In our marathon conversations we often talked about the word, now as permanent to me as addiction.
I promised that after our final farewells I would get the tattoo in honor of her and how hard she tried, but also as a warning to me. My friend died because she was sick, but her illness was a wild animal feeding off fear, more aggressive as her trust in the taming power of the word faltered.
The cunning baffling demon – our shared peril – conquered her because she thought she could conquer it.
It’s Ok to go, I told her again — we will all be fine. Your fight is ended.
I have to believe that she came to understand. As her heart weakend, she became resigned to her fate. She finally let go; somewhere beyond the silence, her ragged breathing and failed body, she accepted the blessing.
She was powerless and her life had become unmanageable.
Now we who love her are left to find our way through the over-analysis, guilt and regrets of grief. Or we can find acceptance in all that she was: vibrant and ill; strong and weak; engaging and lonely; a beautifully imperfect person who sought — too often — to please everyone she encountered, blinded to the impossibility of such a feat.
I must not be deceived; I look at the word on my arm to recognize the arrogance of believing I had the power to save her, to prevent her suffering and death.

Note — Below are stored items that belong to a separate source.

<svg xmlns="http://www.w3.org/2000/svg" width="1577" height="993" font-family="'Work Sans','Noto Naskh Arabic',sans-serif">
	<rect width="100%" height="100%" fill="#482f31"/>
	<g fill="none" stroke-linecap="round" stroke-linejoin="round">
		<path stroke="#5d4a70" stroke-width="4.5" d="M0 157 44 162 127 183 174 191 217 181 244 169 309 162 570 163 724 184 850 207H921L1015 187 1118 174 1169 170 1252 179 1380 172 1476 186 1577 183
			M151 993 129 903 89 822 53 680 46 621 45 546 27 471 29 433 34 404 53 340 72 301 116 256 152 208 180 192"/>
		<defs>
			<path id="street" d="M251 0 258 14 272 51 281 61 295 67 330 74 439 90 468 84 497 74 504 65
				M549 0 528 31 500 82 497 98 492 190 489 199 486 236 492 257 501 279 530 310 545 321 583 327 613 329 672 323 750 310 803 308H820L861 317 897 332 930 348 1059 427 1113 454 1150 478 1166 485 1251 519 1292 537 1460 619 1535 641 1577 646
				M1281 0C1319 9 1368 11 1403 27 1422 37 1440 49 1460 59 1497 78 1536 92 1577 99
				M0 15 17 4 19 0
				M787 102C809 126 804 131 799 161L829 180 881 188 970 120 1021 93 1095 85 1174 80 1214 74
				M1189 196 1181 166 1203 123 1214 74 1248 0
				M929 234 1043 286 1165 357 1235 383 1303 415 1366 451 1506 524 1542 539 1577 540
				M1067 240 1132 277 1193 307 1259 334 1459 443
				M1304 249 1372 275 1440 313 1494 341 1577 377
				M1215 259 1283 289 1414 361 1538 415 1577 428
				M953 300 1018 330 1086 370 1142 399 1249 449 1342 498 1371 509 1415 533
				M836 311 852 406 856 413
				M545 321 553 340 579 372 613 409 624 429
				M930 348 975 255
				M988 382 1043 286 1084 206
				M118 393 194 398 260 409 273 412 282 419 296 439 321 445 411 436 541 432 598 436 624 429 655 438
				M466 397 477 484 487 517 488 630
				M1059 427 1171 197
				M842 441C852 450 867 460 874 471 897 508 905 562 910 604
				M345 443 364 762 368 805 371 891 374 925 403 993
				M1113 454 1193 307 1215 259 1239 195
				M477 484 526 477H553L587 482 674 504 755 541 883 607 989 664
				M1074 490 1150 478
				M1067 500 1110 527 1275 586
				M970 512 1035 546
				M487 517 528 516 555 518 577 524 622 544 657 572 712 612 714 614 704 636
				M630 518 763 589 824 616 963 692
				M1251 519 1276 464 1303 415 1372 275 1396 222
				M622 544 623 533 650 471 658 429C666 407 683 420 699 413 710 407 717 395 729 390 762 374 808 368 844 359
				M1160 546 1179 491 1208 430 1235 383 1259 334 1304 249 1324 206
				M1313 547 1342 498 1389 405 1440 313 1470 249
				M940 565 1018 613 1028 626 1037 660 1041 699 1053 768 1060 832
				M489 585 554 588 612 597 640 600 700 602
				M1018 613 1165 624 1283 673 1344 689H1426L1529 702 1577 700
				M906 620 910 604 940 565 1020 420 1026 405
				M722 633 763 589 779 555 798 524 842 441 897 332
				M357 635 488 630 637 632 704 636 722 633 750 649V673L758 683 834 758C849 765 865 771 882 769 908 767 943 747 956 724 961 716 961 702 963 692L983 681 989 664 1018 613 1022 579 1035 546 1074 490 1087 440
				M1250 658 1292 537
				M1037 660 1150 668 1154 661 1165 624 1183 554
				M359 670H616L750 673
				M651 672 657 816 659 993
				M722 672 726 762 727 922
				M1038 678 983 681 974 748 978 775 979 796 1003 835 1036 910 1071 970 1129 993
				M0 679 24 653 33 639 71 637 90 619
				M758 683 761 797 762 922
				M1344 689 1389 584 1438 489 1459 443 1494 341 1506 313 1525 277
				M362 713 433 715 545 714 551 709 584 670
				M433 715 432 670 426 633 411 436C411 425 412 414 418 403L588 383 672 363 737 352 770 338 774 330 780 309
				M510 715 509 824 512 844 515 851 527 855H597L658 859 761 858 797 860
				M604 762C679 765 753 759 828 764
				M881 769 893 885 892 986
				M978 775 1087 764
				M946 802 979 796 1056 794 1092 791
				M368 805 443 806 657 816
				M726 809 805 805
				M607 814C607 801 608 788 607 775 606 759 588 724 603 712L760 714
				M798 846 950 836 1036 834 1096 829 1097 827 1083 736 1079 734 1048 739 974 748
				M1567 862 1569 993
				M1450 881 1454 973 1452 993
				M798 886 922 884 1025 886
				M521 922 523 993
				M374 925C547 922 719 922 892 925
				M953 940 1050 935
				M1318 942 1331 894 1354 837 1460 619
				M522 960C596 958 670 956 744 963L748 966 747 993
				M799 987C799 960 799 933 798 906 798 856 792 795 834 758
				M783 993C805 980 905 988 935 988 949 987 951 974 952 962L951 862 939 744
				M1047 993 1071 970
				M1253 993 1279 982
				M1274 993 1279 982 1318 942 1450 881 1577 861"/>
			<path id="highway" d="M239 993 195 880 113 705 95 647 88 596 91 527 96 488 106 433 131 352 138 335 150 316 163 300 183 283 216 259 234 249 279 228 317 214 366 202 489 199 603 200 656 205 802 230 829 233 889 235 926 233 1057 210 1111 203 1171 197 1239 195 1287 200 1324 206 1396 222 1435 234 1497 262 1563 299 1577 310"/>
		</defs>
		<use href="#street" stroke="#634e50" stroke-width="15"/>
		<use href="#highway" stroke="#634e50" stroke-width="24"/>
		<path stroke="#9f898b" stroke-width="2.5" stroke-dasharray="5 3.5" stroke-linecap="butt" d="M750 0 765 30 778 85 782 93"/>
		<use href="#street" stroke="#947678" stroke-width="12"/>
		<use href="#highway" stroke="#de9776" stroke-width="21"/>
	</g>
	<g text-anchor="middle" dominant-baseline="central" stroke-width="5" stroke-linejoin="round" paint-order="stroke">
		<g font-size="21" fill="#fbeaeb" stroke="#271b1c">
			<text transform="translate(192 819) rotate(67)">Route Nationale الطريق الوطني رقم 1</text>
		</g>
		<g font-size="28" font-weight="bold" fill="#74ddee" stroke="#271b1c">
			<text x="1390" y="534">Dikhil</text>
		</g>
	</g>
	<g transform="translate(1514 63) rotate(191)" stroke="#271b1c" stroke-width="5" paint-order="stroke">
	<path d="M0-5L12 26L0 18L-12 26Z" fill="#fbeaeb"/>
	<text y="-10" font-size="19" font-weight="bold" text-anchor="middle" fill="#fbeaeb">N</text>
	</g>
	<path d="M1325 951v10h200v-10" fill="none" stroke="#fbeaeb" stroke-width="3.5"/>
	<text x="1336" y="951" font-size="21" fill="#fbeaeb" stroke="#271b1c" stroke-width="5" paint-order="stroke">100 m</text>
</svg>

She and I used to joke that people who are able to drink in moderation have a superpower. They might as well be able to fly, because we can do neither.
My tattoo is fresh and new today, the single word is simple and rough-edged. I remember my friend and long for one more phone call, to laugh and cry and learn answers to unanswered questions.
I try my best to reconcile her struggle against life and escape from herself with the liberation that death offered from all fear and torment. Maybe the word, so elusive to my lost friend, will provide me with faith, or maybe not.
I look at the tattoo and one thing is certain.
For today, “Surrender” is my superpower.